Whether you are driving or taking the train on your adventures, pack lightly. Pack as lightly as you are comfortable with. Expect it: You are going to be handling your luggage. Railway porters are just nonexistent any more. Unless you are restricting your stays to 4-star hotels or better, hotel porterage is inconsistent. You will be moving your chattels in and out of car boots, trains and up stairways you’ve not imagined. Keep in mind, as your trip goes on, you inevitably become more tired. And your luggage becomes heavier, with the souvenirs, guidebooks and gifts you will accumulate along the way.
While you are planning, keep the one-night stands to a minimum.
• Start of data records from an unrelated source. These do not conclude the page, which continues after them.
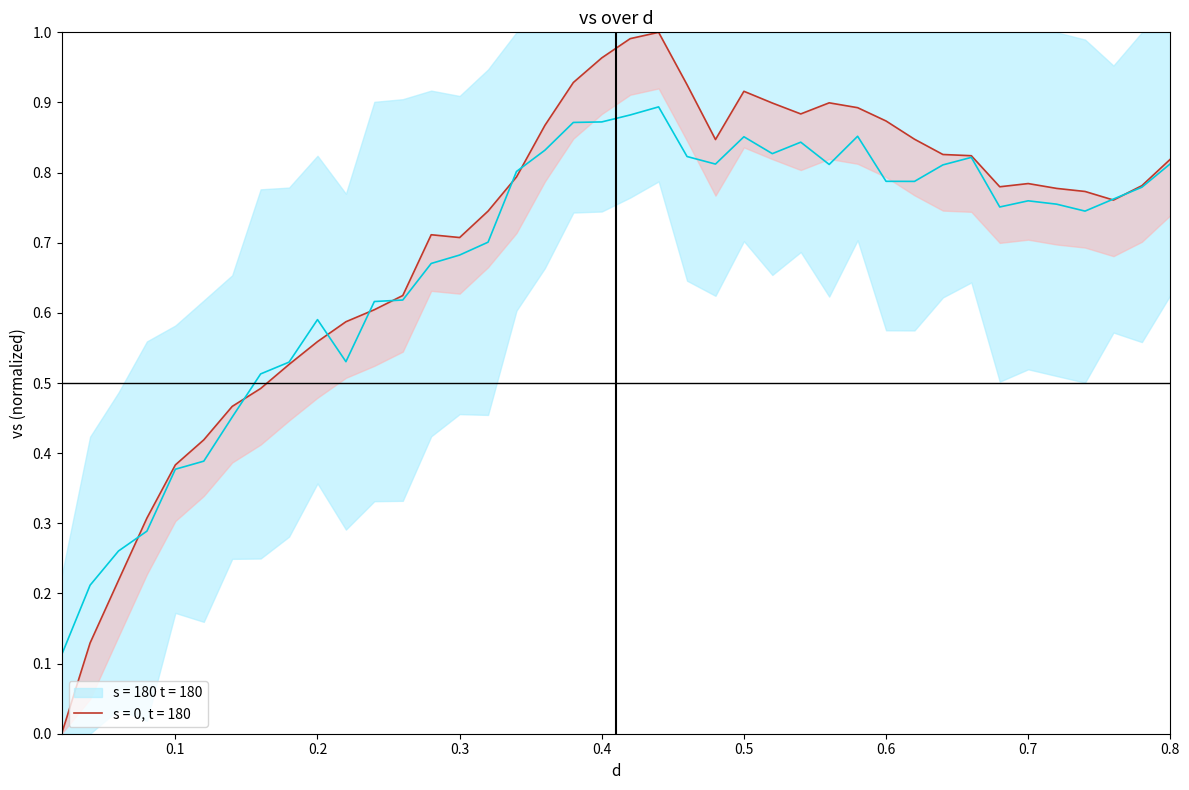

What is the value of the 4th point from the left?

0.3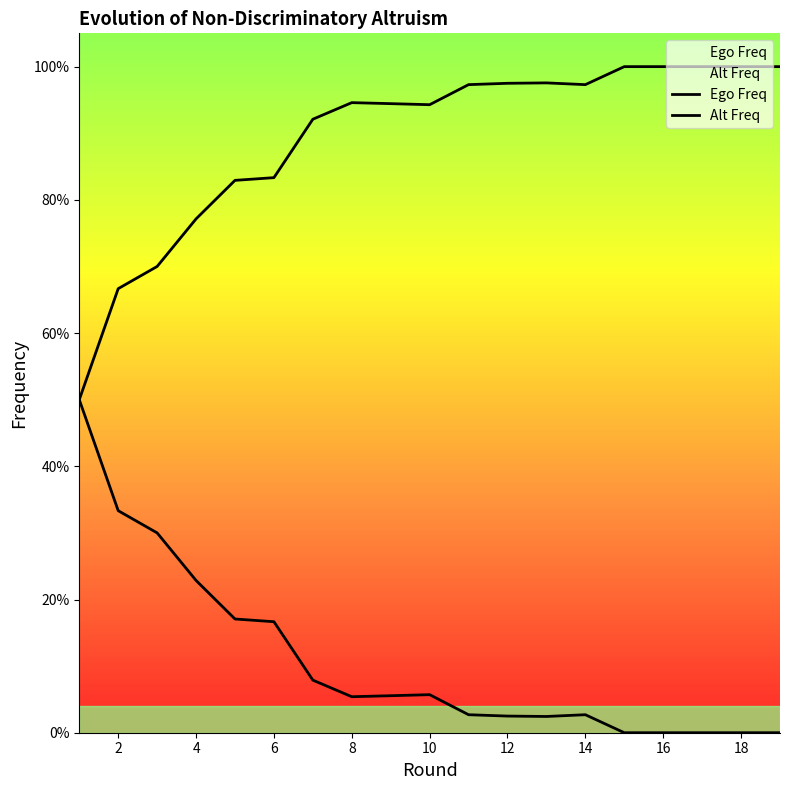

How many lines are shown in the chart?

2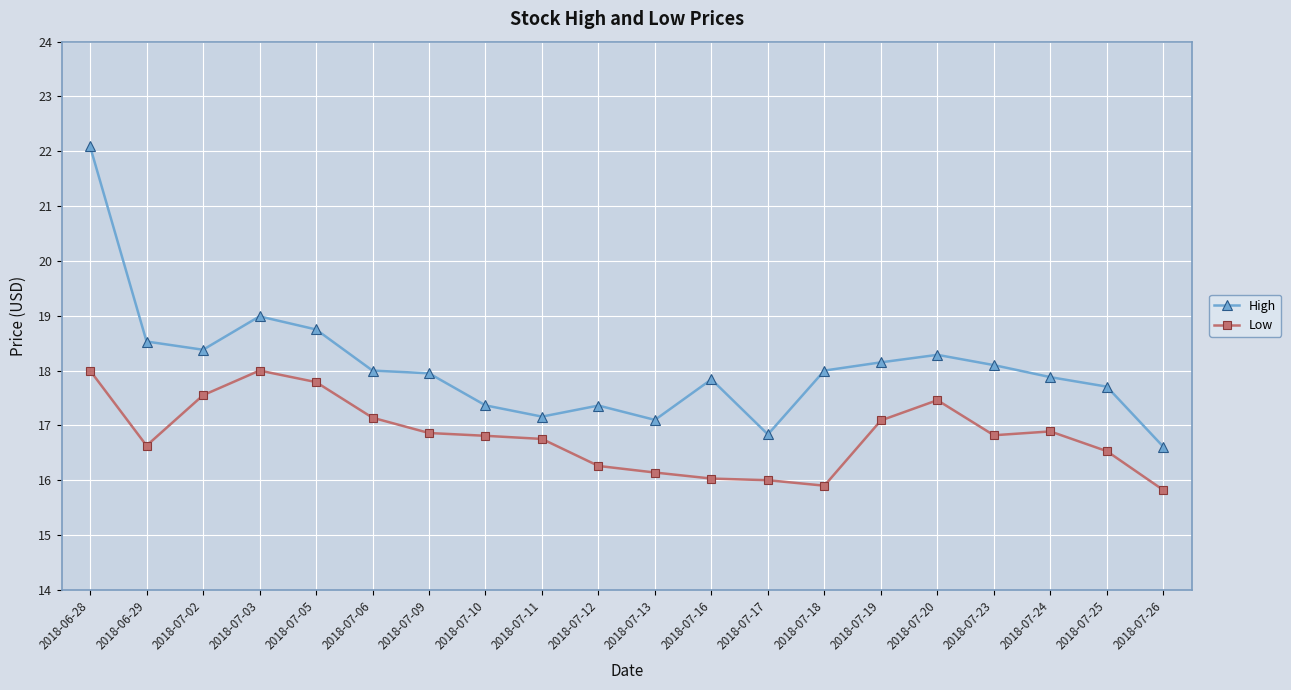

Which series has the widest spread of values?

High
Yes, if your plan is to explore Kent and Devon, you might take a one-night stay in Winchester on the way. Generally, however, plan at least two-night stays on the road. It is, of course, less tiring than packing up and shuffling luggage every morning. More to the point, it gives you time to see things. The feature series British Heritage ran for five years on “A Day to Visit” (and continuing now as a regular department) works perfectly with a two–night stay. Get into town in the late afternoon. Perhaps have time to visit the TIC or explore the environs of your lodging. Take the next day and evening exploring and hit the road or rail again the following morning.
Whether your travel is the gardens of Cornwall or the footsteps of Victorian novelists, do take the time to talk to folk and get to know the people a bit. There’s no question that people are more open and “friendlier” in the North than in Southern England, but that’s overblown. Southerners are just a little more reserved and willing to respect your privacy. They will very gladly enter into conversation with warmth—especially over a pint a beer.
I learned early on that if you want to visit with people, you found them at the pub. Blessedly, that is still true. The pub, after all, is the public house, and that is the one location where the Brits are most comfortable engaging in easy conversation with strangers, and regular visitors like me. Make mine a pint of London Pride.